Warum Mädchen sich von ihren Lehrern weniger unterstützt fühlen als Jungen, lässt sich aus der Studie nicht ableiten, schneiden sie doch in Leistungstests oftmals besser ab als die Jungen. Dennoch: Die Lehrer sollten Lösungen entwickeln, wie sie die Mädchen sozial und emotional besser mitnehmen können, sagt Schleicher.

Freunde unter den Mitschülern

Ein entscheidender Faktor dafür, ob sich Jugendliche in der Schule wohl fühlen, ist, ob sie gute Freunde finden. Umgekehrt fühlen sich die schlecht, die Hänseleien und Mobbing ausgesetzt sind. Etwa 15 Prozent der deutschen Schüler erleben mehrmals im Monat, dass sie ausgegrenzt werden oder dass Mitschüler über sie lachen oder lästern.
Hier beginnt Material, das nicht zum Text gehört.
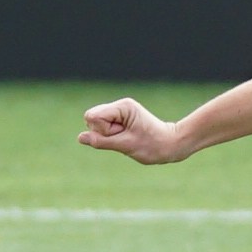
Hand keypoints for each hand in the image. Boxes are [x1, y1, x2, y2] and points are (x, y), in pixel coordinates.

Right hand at [79, 98, 195, 163]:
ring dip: (108, 135)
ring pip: (96, 125)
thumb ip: (101, 141)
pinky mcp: (120, 119)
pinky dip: (111, 136)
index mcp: (123, 107)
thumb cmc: (153, 146)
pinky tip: (126, 137)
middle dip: (104, 133)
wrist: (171, 144)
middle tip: (125, 137)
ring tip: (127, 138)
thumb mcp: (125, 145)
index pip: (93, 117)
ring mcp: (120, 112)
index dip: (103, 130)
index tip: (122, 135)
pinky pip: (103, 128)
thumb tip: (80, 138)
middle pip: (92, 119)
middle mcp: (120, 106)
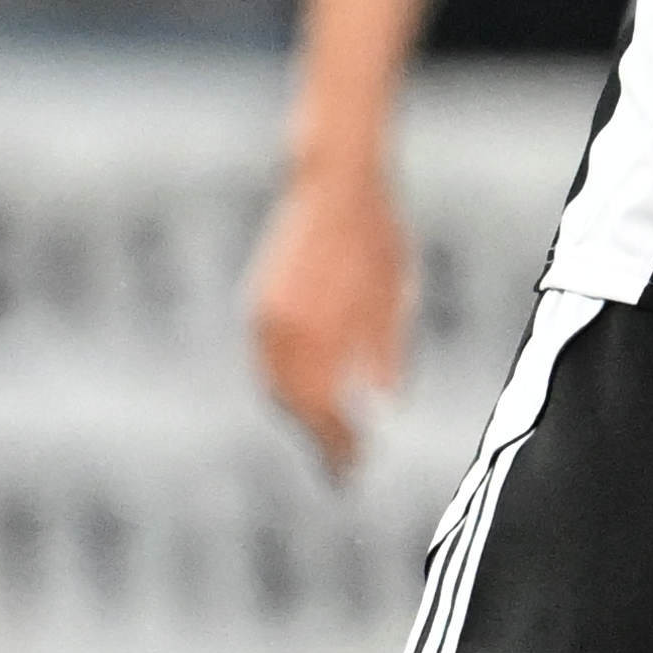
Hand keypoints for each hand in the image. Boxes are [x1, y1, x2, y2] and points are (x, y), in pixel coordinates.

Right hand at [245, 154, 410, 473]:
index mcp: (320, 334)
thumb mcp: (395, 301)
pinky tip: (305, 393)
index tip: (355, 470)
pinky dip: (283, 385)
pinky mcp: (257, 304)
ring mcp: (264, 318)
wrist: (333, 182)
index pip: (325, 412)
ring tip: (326, 435)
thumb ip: (386, 359)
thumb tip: (382, 410)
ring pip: (274, 387)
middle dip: (318, 437)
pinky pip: (266, 362)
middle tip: (343, 464)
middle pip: (294, 406)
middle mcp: (283, 332)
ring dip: (298, 415)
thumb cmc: (376, 238)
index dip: (340, 446)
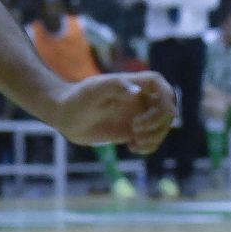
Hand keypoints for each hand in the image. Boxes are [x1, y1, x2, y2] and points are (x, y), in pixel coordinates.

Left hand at [52, 72, 175, 154]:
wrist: (64, 115)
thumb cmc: (76, 99)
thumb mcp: (94, 91)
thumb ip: (115, 87)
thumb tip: (137, 92)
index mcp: (134, 84)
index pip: (160, 85)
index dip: (166, 98)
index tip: (158, 113)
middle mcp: (139, 99)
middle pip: (167, 108)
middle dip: (158, 122)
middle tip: (135, 129)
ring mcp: (137, 115)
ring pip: (161, 126)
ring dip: (155, 136)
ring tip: (134, 141)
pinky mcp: (131, 131)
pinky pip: (150, 139)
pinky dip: (148, 146)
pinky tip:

Zwar sind harte Mobbingfälle wie Drohungen und Schläge selten – aber auch das trifft immer noch etwa einen in jeder Klasse. Gemobbte Schüler haben oft schlechte Noten und brechen die Schule früher ab. Mädchen sind zwar seltener von physischer Gewalt betroffen als Jungen, dafür aber werden häufiger gemeine Gerüchte über sie verbreitet.

Deutsche Schulen tun noch viel zu wenig gegen Mobbing, sagt Schleicher. Lehrer müssten mehr Stunden für das Soziale zugestanden werden, damit die Kinder sich verstanden fühlen. Doch dafür haben die Pädagogen hierzulande zu wenig Zeit. Außerdem gibt es in den Ländern weniger Mobbing, in denen eine gewisse Disziplin im Klassenzimmer herrscht. Auch ein Zugehörigkeitsgefühl aller zur Schule hilft, allerdings nimmt dieser Zusammenhalt seit 2003 weltweit ab. Warum das so ist, kann die Studie nicht beantworten.

Das Interesse der Eltern

Jedenfalls sollten Lehrer gemeinsam mit den Eltern gegen Mobbing vorgehen, sagt Schleicher. Denn obwohl in Pisa-Studien 15-Jährige befragt wurden – die Eltern spielen immer noch die größte Rolle für das Wohlbefinden ihrer Kinder, auch für ihre Zufriedenheit in der Schule. Dabei geht es gar nicht darum, dass sie bei den Matheaufgaben helfen oder beim Abendbrot über philosophische Fragen diskutieren. Das Wichtigste sei laut Schleicher, dass Eltern sich Zeit nehmen, überhaupt mit ihren Kinder zusammen zu sein: zu reden, gemeinsam zu essen und sich dafür zu interessieren, wie es in der Schule läuft. Denn Kinder, deren Eltern sie ernst nehmen, werden seltener gemobbt und fühlen sich seltener einsam in der Schule als andere. Sie sind motivierter, Bestnoten zu erreichen, und finden leichter Freunde.

Hier schlägt die Auswertung wieder einen Bogen zu allen anderen Pisa-Studien. Nicht nur die Motivation zu lernen, der Erfolg in der Schule, auch das Glück oder Unglück der Kinder hängt offensichtlich vom Elternhaus ab. Und Kinder aus sozial benachteiligten oder aus Migrantenfamilien haben häufiger überforderte Eltern als andere. Dass Lehrer und Eltern öfter miteinander sprechen und dabei nicht nur über Schulnoten reden, ist also keine hohle Forderung. Es ist dringend notwendig, damit alle Kinder bessere Chancen auf ein erfolgreiches – aber auch glückliches Leben haben.